As the Thenardier children
grow up Monsieur and Madame Thenardier stop treating them like
princes and princesses and began treating them like street rats
and street mice. Their inn has gone bankrupt, the whole family
dressed in rags, they had few personal possessions, and they
had moved into the Gorbeau house. Monsieur and Madame Thenardier
aged along with their children, so Monsieur Thenardier taught
his children how to cheat people out of money, how to panhandle,
and how to be dishonest. Their children also learned that their
parents gave up caring about them, so they could leave for days
and not be missed by their parents. Gavroche, a son of Monsieur
and Madame Thenardier, left home and lived on the street with
the other street urchins. He periodically visited his parents,
but Madame Thenardier made it abundantly clear that she did not
want anything to do with him.
When he came there, he found distress
and, what is sadder still, no smile; a cold hearthstone and cold
hearts. When he came in, they would ask: "Where have you
come from?" He would answer: "From the street."

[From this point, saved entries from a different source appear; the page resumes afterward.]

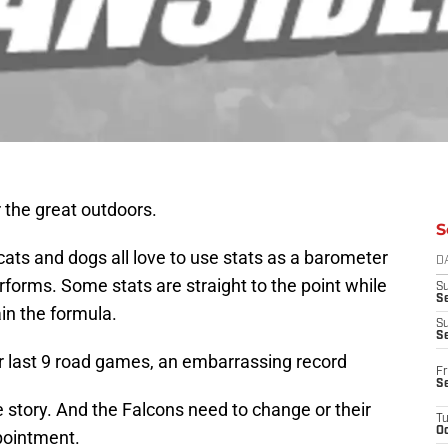
 the great outdoors.
S
cats and dogs all love to use stats as a barometer
D
rforms. Some stats are straight to the point while
S
Se
in the formula.
S
S
ir last 9 road games, an embarrassing record
Fr
S
e story. And the Falcons need to change or their
T
Oc
pointment.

When he was going away they would ask him: "Where are you
going to?" He would answer: "Into the street."
His mother would say to him: "What have you come here for?"

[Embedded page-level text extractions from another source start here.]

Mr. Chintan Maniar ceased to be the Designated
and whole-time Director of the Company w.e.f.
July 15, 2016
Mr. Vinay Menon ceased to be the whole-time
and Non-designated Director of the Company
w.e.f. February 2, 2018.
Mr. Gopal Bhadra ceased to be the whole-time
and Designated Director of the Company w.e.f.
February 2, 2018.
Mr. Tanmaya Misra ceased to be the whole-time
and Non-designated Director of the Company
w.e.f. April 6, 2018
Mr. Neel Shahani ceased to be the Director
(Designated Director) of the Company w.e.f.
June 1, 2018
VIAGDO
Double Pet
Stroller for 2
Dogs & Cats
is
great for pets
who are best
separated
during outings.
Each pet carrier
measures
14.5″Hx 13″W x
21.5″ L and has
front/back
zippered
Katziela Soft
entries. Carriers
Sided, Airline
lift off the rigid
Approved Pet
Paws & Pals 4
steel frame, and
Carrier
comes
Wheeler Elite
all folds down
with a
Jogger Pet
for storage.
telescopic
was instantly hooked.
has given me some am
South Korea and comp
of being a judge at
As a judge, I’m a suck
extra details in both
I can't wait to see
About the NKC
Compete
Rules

(Hugo, Marius Book 1, ch. XIII)
The Thenardier's may have
started off in Hugo's novel as caring parents, but as the years
passed they showed that they only cared about cheating people
out of money and gave no regard to their children who walked
out of the door to never return. Monsieur and Madame Thenardier
did not mourn the loss of Eponine, their older daughter, and
Gavroche when they were shot and killed in the Paris revolt;
all they cared about was who they were going to steal from next.